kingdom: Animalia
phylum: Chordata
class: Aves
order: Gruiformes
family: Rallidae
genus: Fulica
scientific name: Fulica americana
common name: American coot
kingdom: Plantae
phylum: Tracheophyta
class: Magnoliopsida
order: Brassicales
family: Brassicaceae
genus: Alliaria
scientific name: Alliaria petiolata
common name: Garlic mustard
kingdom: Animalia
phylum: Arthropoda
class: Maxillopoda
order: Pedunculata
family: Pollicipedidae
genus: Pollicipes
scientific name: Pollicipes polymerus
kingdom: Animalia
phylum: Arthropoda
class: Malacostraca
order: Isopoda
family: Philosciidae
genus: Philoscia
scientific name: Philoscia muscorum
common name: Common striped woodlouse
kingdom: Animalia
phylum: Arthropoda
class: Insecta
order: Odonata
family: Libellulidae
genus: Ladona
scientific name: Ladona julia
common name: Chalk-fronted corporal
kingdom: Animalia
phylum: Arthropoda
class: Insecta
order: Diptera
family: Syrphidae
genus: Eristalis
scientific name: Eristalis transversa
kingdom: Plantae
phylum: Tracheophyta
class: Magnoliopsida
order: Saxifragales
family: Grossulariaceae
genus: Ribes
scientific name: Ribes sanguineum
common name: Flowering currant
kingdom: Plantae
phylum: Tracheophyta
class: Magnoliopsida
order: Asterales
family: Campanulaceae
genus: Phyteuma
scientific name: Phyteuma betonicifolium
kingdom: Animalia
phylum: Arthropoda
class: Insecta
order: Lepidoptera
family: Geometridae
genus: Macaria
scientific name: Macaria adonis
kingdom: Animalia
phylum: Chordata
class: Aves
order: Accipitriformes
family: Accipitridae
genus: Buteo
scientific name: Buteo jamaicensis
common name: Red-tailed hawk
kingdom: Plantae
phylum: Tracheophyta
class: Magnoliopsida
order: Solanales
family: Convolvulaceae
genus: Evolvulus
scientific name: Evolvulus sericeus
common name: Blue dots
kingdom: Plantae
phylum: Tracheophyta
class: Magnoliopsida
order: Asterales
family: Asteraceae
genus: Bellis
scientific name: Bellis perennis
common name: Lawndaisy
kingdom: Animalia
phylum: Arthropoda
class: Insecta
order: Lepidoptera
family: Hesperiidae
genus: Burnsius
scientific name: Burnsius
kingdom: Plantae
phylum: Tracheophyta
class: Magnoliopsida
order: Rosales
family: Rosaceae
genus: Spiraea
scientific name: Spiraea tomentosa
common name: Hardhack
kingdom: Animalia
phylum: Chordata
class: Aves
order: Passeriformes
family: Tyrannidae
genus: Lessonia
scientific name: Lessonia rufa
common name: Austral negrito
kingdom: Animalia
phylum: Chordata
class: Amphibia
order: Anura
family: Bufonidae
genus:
⁂
■ EXERCISE PROMPT
Copy these records line for line, all of them.

■ SOLUTION TO THE PROBLEM
kingdom: Animalia
phylum: Chordata
class: Aves
order: Gruiformes
family: Rallidae
genus: Fulica
scientific name: Fulica americana
common name: American coot
kingdom: Plantae
phylum: Tracheophyta
class: Magnoliopsida
order: Brassicales
family: Brassicaceae
genus: Alliaria
scientific name: Alliaria petiolata
common name: Garlic mustard
kingdom: Animalia
phylum: Arthropoda
class: Maxillopoda
order: Pedunculata
family: Pollicipedidae
genus: Pollicipes
scientific name: Pollicipes polymerus
kingdom: Animalia
phylum: Arthropoda
class: Malacostraca
order: Isopoda
family: Philosciidae
genus: Philoscia
scientific name: Philoscia muscorum
common name: Common striped woodlouse
kingdom: Animalia
phylum: Arthropoda
class: Insecta
order: Odonata
family: Libellulidae
genus: Ladona
scientific name: Ladona julia
common name: Chalk-fronted corporal
kingdom: Animalia
phylum: Arthropoda
class: Insecta
order: Diptera
family: Syrphidae
genus: Eristalis
scientific name: Eristalis transversa
kingdom: Plantae
phylum: Tracheophyta
class: Magnoliopsida
order: Saxifragales
family: Grossulariaceae
genus: Ribes
scientific name: Ribes sanguineum
common name: Flowering currant
kingdom: Plantae
phylum: Tracheophyta
class: Magnoliopsida
order: Asterales
family: Campanulaceae
genus: Phyteuma
scientific name: Phyteuma betonicifolium
kingdom: Animalia
phylum: Arthropoda
class: Insecta
order: Lepidoptera
family: Geometridae
genus: Macaria
scientific name: Macaria adonis
kingdom: Animalia
phylum: Chordata
class: Aves
order: Accipitriformes
family: Accipitridae
genus: Buteo
scientific name: Buteo jamaicensis
common name: Red-tailed hawk
kingdom: Plantae
phylum: Tracheophyta
class: Magnoliopsida
order: Solanales
family: Convolvulaceae
genus: Evolvulus
scientific name: Evolvulus sericeus
common name: Blue dots
kingdom: Plantae
phylum: Tracheophyta
class: Magnoliopsida
order: Asterales
family: Asteraceae
genus: Bellis
scientific name: Bellis perennis
common name: Lawndaisy
kingdom: Animalia
phylum: Arthropoda
class: Insecta
order: Lepidoptera
family: Hesperiidae
genus: Burnsius
scientific name: Burnsius
kingdom: Plantae
phylum: Tracheophyta
class: Magnoliopsida
order: Rosales
family: Rosaceae
genus: Spiraea
scientific name: Spiraea tomentosa
common name: Hardhack
kingdom: Animalia
phylum: Chordata
class: Aves
order: Passeriformes
family: Tyrannidae
genus: Lessonia
scientific name: Lessonia rufa
common name: Austral negrito
kingdom: Animalia
phylum: Chordata
class: Amphibia
order: Anura
family: Bufonidae
genus:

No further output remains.